BirdNET for STM32

A specialized framework for training and deploying BirdNET audio classification models on the STM32N6570-DK development board. It provides a complete pipeline from dataset preparation and TensorFlow training to optimized NPU deployment using STMicroelectronics' X-CUBE-AI tools.

BirdNET for STM32

Overview

BirdNET-STM32 is a comprehensive project designed to bring advanced bioacoustic monitoring to edge devices. It focuses on the deployment of the BirdNET audio classification model onto the STM32N6570-DK development board, leveraging the high-performance capabilities of the STM32N6 series and its integrated Neural Processing Unit (NPU). The repository provides a full-stack workflow, covering dataset preparation, model training in TensorFlow, quantization, and final deployment using the ST Edge AI ecosystem.

Hardware and Performance

The primary target for this project is the STM32N6570-DK, a development platform featuring the STM32N6 microcontroller. This chip is particularly well-suited for audio AI tasks due to its dedicated NPU, which significantly accelerates deep learning inference.
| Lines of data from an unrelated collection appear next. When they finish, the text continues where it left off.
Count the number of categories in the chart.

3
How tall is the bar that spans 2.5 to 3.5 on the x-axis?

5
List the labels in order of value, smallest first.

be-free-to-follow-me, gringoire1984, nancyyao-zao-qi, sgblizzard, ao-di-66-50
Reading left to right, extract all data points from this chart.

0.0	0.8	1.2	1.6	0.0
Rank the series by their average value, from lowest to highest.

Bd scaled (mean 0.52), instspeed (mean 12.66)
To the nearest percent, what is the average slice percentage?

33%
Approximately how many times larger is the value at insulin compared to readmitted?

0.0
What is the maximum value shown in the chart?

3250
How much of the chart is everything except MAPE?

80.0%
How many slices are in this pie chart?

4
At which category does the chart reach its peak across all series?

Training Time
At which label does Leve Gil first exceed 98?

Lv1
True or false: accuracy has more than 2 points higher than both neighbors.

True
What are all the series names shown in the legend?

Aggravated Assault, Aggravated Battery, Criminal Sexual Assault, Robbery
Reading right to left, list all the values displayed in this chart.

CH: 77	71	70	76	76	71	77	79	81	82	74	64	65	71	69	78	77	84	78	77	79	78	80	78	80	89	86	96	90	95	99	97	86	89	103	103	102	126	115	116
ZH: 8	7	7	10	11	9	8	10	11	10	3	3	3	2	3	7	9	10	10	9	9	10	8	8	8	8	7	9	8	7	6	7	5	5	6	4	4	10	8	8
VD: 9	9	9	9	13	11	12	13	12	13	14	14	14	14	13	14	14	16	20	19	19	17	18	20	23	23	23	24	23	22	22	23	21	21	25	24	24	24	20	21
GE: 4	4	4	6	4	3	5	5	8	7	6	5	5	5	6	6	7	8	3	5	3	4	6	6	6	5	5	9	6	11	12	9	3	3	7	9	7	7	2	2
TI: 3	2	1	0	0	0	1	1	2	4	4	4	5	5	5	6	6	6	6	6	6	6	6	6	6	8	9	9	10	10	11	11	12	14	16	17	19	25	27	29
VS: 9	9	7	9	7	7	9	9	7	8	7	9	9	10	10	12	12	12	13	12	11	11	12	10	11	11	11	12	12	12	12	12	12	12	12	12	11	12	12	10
According to the project documentation, a pre-trained model optimized for this platform can perform inference on a single audio chunk in approximately 3.3 ms. This performance is roughly 900 times faster than real-time, allowing for extremely low power consumption or the ability to process multiple audio streams simultaneously.

Technical Architecture

The project utilizes a Depthwise Separable Convolutional Neural Network (DS-CNN) architecture. One of the unique aspects of this implementation is the flexible audio frontend, which supports several modes:

  • Precomputed/Librosa: Mel spectrograms computed offline.
  • Hybrid: Linear magnitude spectrograms provided to the model, which then applies fixed mel scaling.
  • Raw/TF: Raw audio provided directly to the model, with a TensorFlow-based frontend producing features internally.

This flexibility allows developers to balance the computational load between the MCU’s general-purpose cores and the NPU.

Deployment Pipeline

The deployment process is integrated with STMicroelectronics’ X-CUBE-AI framework. The workflow follows these critical steps:

  1. Training: Using train.py, users can train custom models on subsets of the iNatSounds dataset or their own recordings.
  2. Conversion: The convert.py script transforms Keras models into quantized TFLite models using Post-Training Quantization (PTQ).
  3. ST Edge AI Generation: The stedgeai CLI tool converts the TFLite model into optimized C code specifically tailored for the STM32N6 NPU.
  4. On-Device Validation: The project includes scripts to validate the model’s performance directly on the target hardware, comparing on-device output against reference Keras results to ensure numerical accuracy.

Getting Started

The repository includes a pre-trained model (birdnet_stm32n6_100.tflite) trained on 100 common bird species. To deploy a custom model, users need to set up a Python 3.12 environment and install the dependencies listed in requirements.txt, which include TensorFlow and Librosa. The deployment phase requires the STM32Cube.AI CLI, STM32CubeProgrammer, and the ARM GNU toolchain.

For developers looking to build a full application, the project outlines a demo structure involving real-time audio capture via on-board microphones, FFT accumulation in a ring buffer, and periodic inference to log top-5 predictions to a serial console.